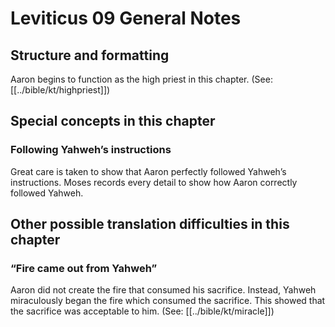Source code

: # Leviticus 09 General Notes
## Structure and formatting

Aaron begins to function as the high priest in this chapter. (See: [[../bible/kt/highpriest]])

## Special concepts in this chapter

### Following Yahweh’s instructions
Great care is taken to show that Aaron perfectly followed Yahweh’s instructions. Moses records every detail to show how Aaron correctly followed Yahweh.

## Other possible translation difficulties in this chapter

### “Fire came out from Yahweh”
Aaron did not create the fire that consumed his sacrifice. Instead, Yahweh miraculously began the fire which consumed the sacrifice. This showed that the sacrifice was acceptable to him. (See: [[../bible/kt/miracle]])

---*---

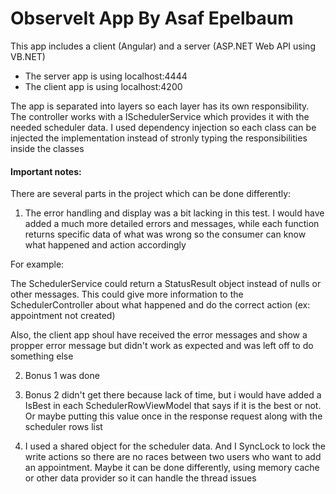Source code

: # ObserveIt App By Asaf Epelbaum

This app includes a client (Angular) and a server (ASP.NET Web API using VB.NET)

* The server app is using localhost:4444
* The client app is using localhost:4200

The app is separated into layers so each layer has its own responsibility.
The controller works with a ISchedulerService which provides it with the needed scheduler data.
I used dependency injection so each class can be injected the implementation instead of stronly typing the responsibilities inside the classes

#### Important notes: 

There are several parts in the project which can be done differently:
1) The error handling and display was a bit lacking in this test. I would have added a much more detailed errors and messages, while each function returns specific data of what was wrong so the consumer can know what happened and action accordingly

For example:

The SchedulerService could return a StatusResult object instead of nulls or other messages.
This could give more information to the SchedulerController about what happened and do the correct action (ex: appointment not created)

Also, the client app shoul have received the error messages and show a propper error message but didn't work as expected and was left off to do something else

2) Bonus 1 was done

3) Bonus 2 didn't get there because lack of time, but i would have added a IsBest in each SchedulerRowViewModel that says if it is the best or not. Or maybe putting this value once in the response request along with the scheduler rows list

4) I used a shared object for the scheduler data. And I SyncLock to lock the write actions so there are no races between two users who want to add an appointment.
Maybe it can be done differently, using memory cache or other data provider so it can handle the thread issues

---*---

* **AIM OF THE EXERCISE**:
Which lines above run from the one containing "### Following Yahweh’s instructions" to the one containing "Aaron did not"? Give them again exactly, both ends included.

* **ANSWER AREA**:
### Following Yahweh’s instructions
Great care is taken to show that Aaron perfectly followed Yahweh’s instructions. Moses records every detail to show how Aaron correctly followed Yahweh.

## Other possible translation difficulties in this chapter

### “Fire came out from Yahweh”
Aaron did not create the fire that consumed his sacrifice. Instead, Yahweh miraculously began the fire which consumed the sacrifice. This showed that the sacrifice was acceptable to him. (See: [[../bible/kt/miracle]])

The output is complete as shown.